Samsonov was given a heads-up Friday to prepare as if he’d get the net, then found out at 2 p.m. Saturday, six hours before puck drop, that Woll couldn’t go.
• Matthews was reportedly injured during Game 4 while playing through illness. Only cleared by doctors Saturday morning, he was slotted as third-line centre with some bump-up shifts. He was clearly not playing at 100 per cent.
As the Bruins went out of their way to finish every check on the superstar, he still threw six hits, blocked a big shot, and managed to set up Toronto’s only strike, getting the primary assist on Nylander’s goal.
“It was really hard to watch those two games,” a gutted Matthews said. “But just really proud of the guys to fight and battle back and give ourselves a chance.”
Matthews declined to address what kept him out of the lineup.
Tavares on Matthews gutting it out in Game 7: “Hell of a player. Hell of a year.”

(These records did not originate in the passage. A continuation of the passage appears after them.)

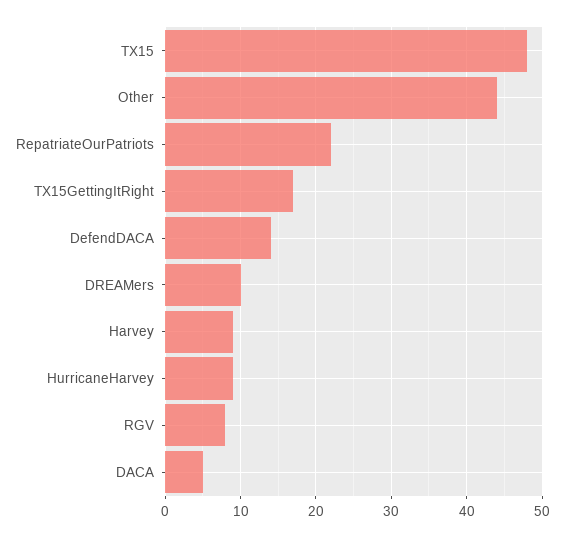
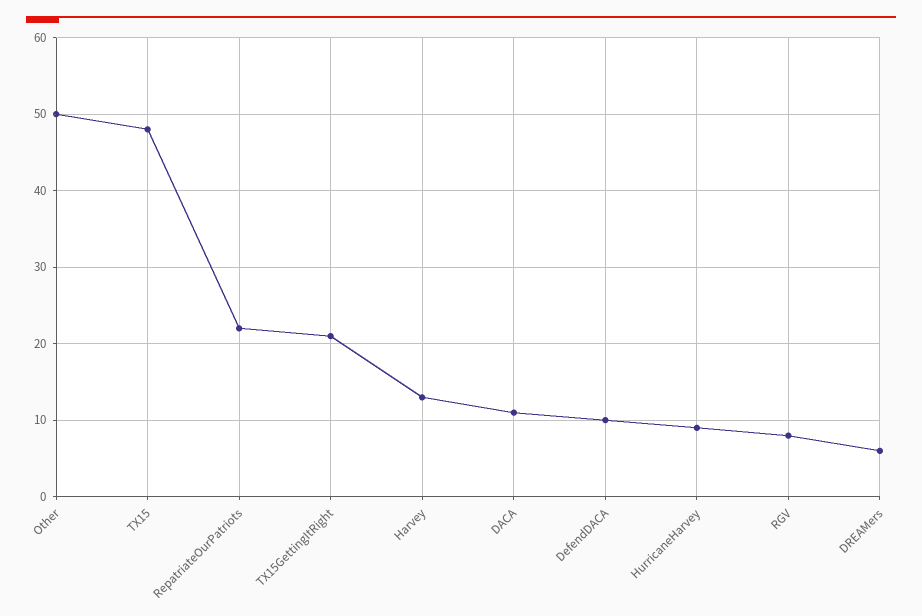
  {
    "TX15": 48,
-   "Other": 44,
+   "Other": 50,
    "RepatriateOurPatriots": 22,
-   "TX15GettingItRight": 17,
+   "TX15GettingItRight": 21,
-   "DefendDACA": 14,
+   "DefendDACA": 10,
-   "DREAMers": 10,
+   "DREAMers": 6,
-   "Harvey": 9,
+   "Harvey": 13,
    "HurricaneHarvey": 9,
    "RGV": 8,
-   "DACA": 5
+   "DACA": 11
  }

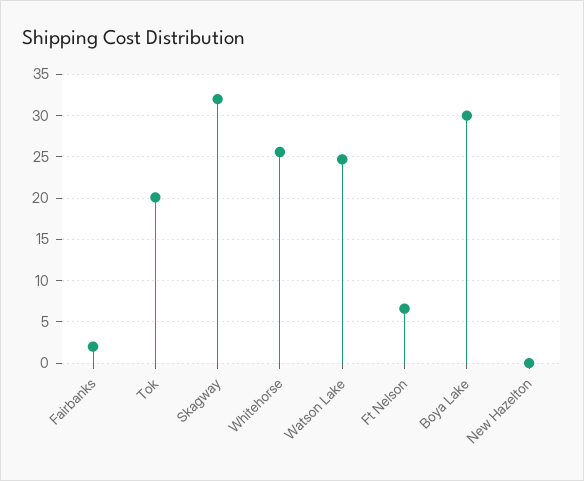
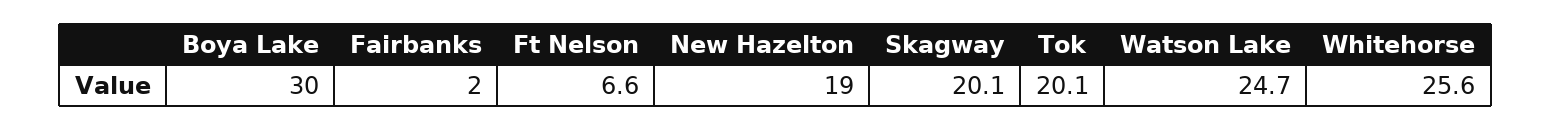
  {
    "Fairbanks": 2,
    "Tok": 20.1,
-   "Skagway": 32,
+   "Skagway": 20.1,
    "Whitehorse": 25.6,
    "Watson Lake": 24.7,
    "Ft Nelson": 6.6,
    "Boya Lake": 30,
-   "New Hazelton": 0
+   "New Hazelton": 19
  }

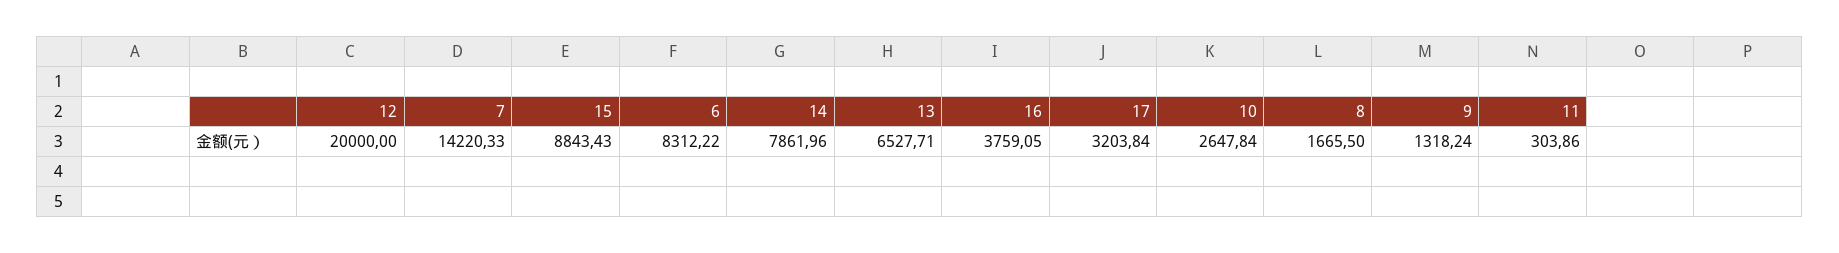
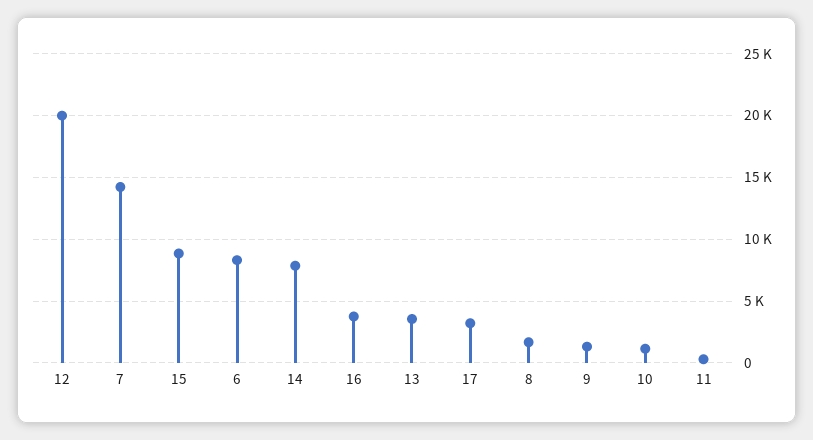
  {
    "12": 20000,
    "7": 14220.33,
    "15": 8843.43,
    "6": 8312.22,
    "14": 7861.96,
-   "13": 6527.71,
+   "13": 3500,
    "16": 3759.05,
    "17": 3203.84,
-   "10": 2647.84,
+   "10": 1000,
    "8": 1665.5,
    "9": 1318.24,
    "11": 303.86
  }

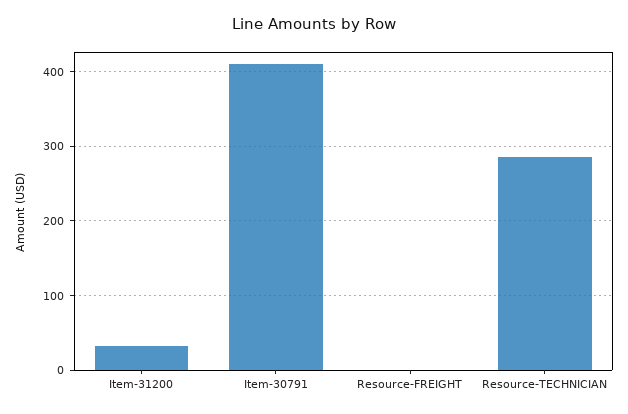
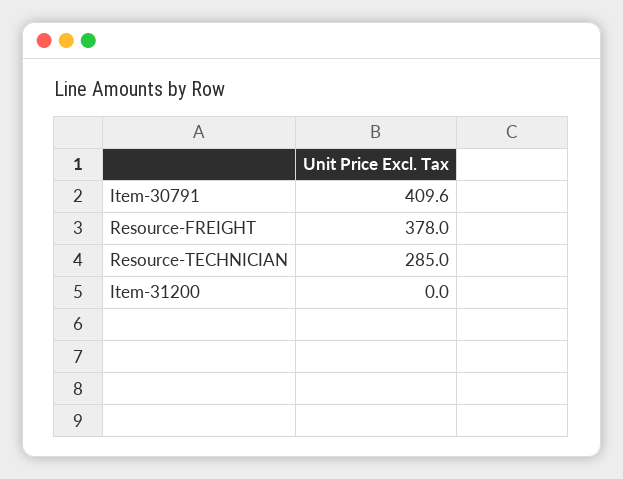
  {
-   "Item-31200": 30,
+   "Item-31200": 0,
    "Item-30791": 409.6,
-   "Resource-FREIGHT": 0,
+   "Resource-FREIGHT": 378,
    "Resource-TECHNICIAN": 285
  }

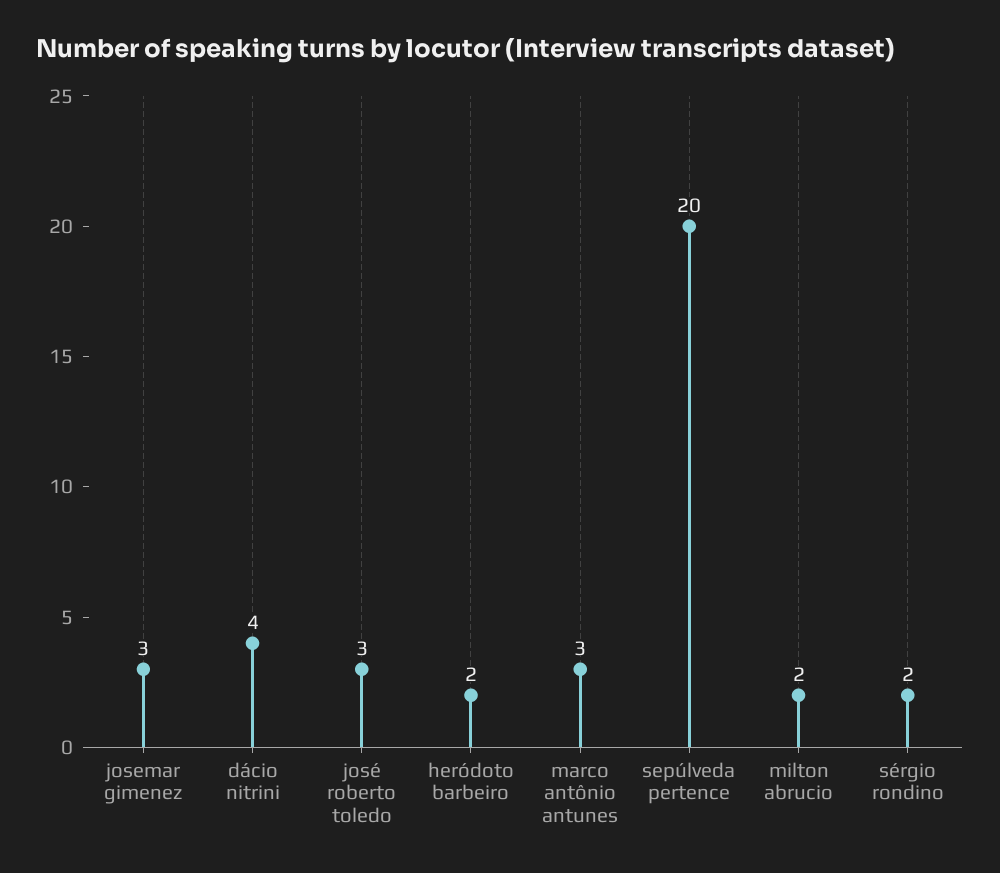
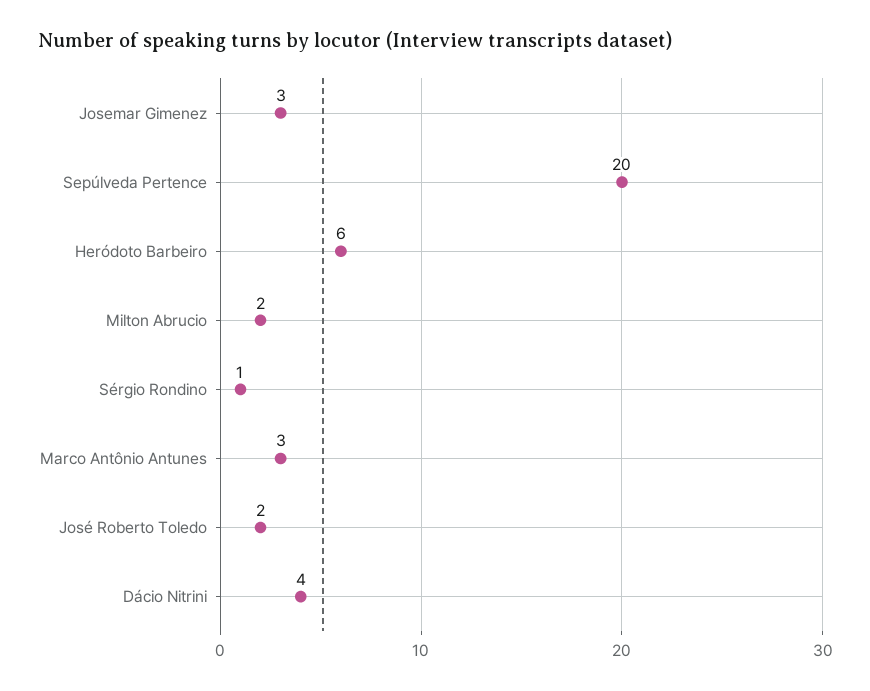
  {
    "josemar gimenez": 3,
    "dácio nitrini": 4,
-   "josé roberto toledo": 3,
+   "josé roberto toledo": 2,
-   "heródoto barbeiro": 2,
+   "heródoto barbeiro": 6,
    "marco antônio antunes": 3,
    "sepúlveda pertence": 20,
    "milton abrucio": 2,
-   "sérgio rondino": 2
+   "sérgio rondino": 1
  }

• Boston brought out the big guns Saturday. Former captain Patrice Bergeron riled up the Garden denizens by waving the pregame flag. Fellow former captain Zdeno Chara was in the building. And recently retired Jack Edwards was whipping out fist-pumps while getting thanked for his service on the Jumbotron.
• Prior to his hero moment in the fourth period, David Pastrnak’s series was in danger of being summed up in a single gif:
Montgomery publicly called out his MVP after Game 6: “Pasta needs to step up.”
Pastrnak did precisely that.
“I told him, ‘If I were the coach and you were the player, I’d say the same thing,’” Pastrnak said. “I needed to be better.”
Montgomery revealed post-game that Mike Babcock talked to him prior to Game 7 about the importance of owning the moment. Wow.
• Nylander confirmed he was held out of Games 1, 2 and 3 for precautionary reasons. He had suffered a migraine that might have been also been a concussion.
“This situation is very complicated. It’s hard to explain exactly what it is,” Nylander said. “My vision goes. Can’t really see out of my eyes. It gets messed up. So, it’s hard to play then.”